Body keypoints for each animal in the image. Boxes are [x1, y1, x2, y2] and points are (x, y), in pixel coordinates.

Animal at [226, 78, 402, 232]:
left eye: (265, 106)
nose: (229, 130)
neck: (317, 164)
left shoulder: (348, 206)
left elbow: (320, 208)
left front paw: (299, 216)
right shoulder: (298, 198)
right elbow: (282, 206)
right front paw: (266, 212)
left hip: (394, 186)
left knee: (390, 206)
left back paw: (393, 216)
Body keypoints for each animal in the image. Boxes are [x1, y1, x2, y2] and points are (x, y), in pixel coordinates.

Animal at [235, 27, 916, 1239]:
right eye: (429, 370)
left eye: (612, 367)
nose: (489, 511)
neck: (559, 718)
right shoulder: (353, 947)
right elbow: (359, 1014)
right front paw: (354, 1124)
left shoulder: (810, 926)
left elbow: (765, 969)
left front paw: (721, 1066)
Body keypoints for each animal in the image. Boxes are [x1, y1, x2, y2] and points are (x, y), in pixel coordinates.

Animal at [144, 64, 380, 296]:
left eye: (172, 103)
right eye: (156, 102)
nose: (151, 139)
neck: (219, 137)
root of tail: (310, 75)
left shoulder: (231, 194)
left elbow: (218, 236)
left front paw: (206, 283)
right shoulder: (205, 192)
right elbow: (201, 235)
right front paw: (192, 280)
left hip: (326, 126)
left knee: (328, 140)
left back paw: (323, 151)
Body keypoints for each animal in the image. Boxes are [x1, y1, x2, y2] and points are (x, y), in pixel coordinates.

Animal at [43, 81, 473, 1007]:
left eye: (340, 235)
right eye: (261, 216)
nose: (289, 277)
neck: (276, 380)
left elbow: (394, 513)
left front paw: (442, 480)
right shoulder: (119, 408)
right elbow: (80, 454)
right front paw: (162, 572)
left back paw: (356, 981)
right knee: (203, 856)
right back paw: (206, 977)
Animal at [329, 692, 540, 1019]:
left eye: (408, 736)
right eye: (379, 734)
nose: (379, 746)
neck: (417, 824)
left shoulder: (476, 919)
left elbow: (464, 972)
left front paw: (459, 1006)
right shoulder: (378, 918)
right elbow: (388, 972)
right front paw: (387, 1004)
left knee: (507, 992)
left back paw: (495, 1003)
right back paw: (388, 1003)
---
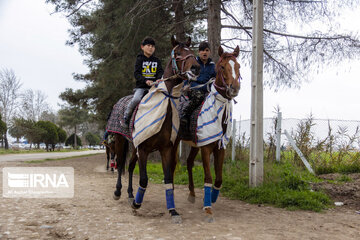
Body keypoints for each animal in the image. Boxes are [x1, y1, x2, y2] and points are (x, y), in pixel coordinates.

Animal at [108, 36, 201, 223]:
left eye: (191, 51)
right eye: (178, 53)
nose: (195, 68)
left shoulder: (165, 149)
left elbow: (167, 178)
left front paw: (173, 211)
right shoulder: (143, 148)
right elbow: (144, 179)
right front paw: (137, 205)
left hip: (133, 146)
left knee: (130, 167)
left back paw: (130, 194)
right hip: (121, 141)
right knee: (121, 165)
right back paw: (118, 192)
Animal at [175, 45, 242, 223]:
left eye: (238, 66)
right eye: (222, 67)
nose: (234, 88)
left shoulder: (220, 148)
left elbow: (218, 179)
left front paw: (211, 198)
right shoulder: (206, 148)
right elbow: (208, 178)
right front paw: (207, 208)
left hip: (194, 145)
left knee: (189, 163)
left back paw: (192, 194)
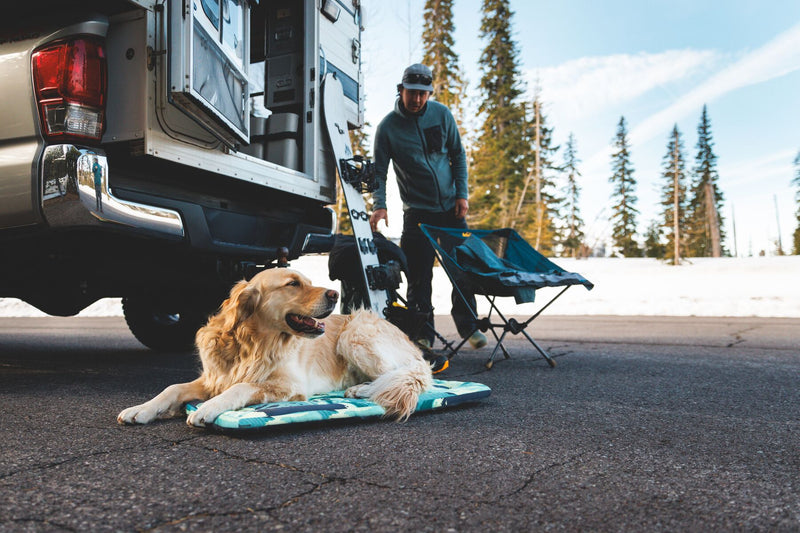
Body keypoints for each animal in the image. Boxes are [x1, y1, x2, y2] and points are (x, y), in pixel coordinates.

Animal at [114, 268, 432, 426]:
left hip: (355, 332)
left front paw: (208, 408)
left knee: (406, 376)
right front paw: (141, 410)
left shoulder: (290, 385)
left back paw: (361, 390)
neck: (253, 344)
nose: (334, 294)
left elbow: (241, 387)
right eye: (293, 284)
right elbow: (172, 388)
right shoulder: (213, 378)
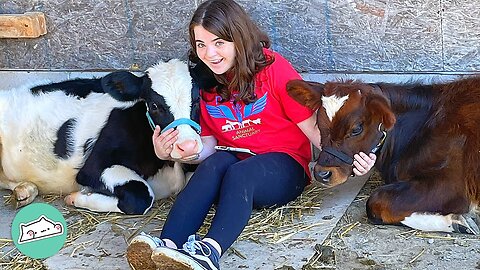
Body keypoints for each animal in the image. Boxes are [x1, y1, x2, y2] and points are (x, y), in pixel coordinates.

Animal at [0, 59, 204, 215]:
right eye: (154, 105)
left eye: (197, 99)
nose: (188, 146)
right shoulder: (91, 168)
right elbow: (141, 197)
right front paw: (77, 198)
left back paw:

WHAT IS NEEDED:
Return each line above where the word "nose" shows up.

ANSWER TO THIS PROBLEM:
nose: (229, 130)
nose: (489, 511)
nose: (151, 139)
nose: (289, 277)
nose: (379, 746)
nose: (195, 68)
nose: (234, 88)
nose: (334, 294)
nose: (188, 146)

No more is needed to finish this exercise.